> [Exercise directions]
Restate the whole listing below word for word and keep the images out.
--
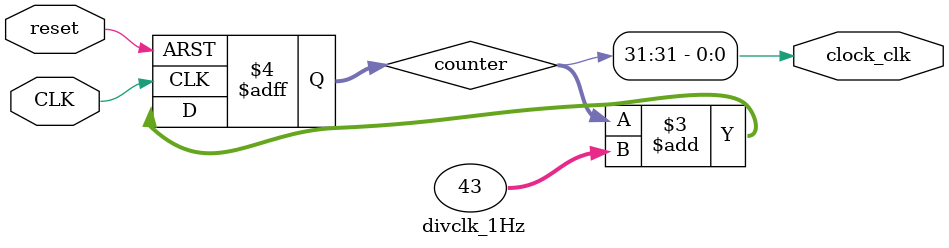
<source format=v>
`timescale 1ns / 1ns
module divclk_1Hz(
    input CLK, reset,
    output clock_clk
    );
reg [31:0]counter;
always@(posedge CLK, negedge reset)begin
    if(!reset) counter<=0;
    else begin
        counter = counter + 43;
    end
end
//assign clock_clk = counter[15]; 
assign clock_clk = counter[31];
endmodule

</source>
--
> [Response area]
<source format=v>
`timescale 1ns / 1ns
module divclk_1Hz(
    input CLK, reset,
    output clock_clk
    );
reg [31:0]counter;
always@(posedge CLK, negedge reset)begin
    if(!reset) counter<=0;
    else begin
        counter = counter + 43;
    end
end
//assign clock_clk = counter[15]; 
assign clock_clk = counter[31];
endmodule

</source>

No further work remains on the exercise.